Segundo o texto sobre a Lei de Cotas Raciais, que percentual dos concursos públicos para universidades federais burla essa lei?

Texto:
══════════════════════════════

Alexandre Cruz*
A promessa de inclusão e justiça social embutida na Lei de Cotas Raciais (Lei nº 12.990/2014) se esvai diante da realidade cruel exposta em um estudo recente da Univasf e do Insper: 70% dos concursos públicos para universidades federais burlam a lei, oferecendo apenas um ou dois cargos por edital, inviabilizando a aplicação da reserva de 20% para negros e pardos.
Essa fraude, além de negar oportunidades a quem mais precisa, corrói as bases da nossa democracia. A educação é pilar fundamental para a construção de uma sociedade justa e plural, e a sonegação de vagas por meio de fracionamentos artificiais impede a ascensão social de grupos historicamente marginalizados.
O impacto vai além da frustração individual. A falta de representatividade nas universidades perpetua a desigualdade estrutural, privando a sociedade de talentos e perspectivas diversas. A exclusão de minorias étnicas impede o desenvolvimento pleno do país, sufocando o potencial de inovação e o florescimento de uma democracia vibrante e plural.
A burla às cotas raciais não é apenas um problema legal, é uma chaga moral que exige medidas contundentes. O Ministério da Educação (MEC) e o Tribunal de Contas da União (TCU) precisam agir com rigor para coibir essa prática nefasta, punindo as instituições que se recusam a cumprir a lei.
A sociedade civil também precisa se mobilizar. É fundamental denunciar casos de fraude e pressionar por uma efetiva implementação das cotas raciais. O futuro da nossa democracia depende da construção de um sistema educacional verdadeiramente inclusivo, em que a meritocracia seja compatível com a igualdade de oportunidades.
A educação é a chave para a transformação social, e as cotas raciais são um instrumento essencial para construir um país mais justo e plural. É hora de defender a democracia e exigir o fim da fraude nas universidades.
Ao mesmo tempo que o Movimento Negro exige o fim da fraude nas universidades, em artigo recente no jornal O Estado de São Paulo, Fernando Reichach defende que as cotas raciais restauraram o racismo. Uma falácia.
Desmascará-la exige analisar seus argumentos de forma crítica e contextualizada. A principal falha reside na distorção da lógica das cotas. Elas não se baseiam na ideia de inferioridade ou superioridade racial, mas, sim, na busca por corrigir desigualdades estruturais e históricas que colocam grupos minoritários em desvantagem no sistema educacional.
É importante ressaltar que as cotas não são privilégio, mas uma medida de reparação histórica. Elas visam equalizar as condições de disputa, permitindo que negros e indígenas tenham a chance de competir em pé de igualdade com aqueles que historicamente se beneficiaram do racismo estrutural.

══════════════════════════════

Informações extraídas:
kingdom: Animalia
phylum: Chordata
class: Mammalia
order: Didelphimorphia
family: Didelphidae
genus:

══════════════════════════════

Resposta escrita:
70% dos concursos, conforme estudo da Univasf e do Insper.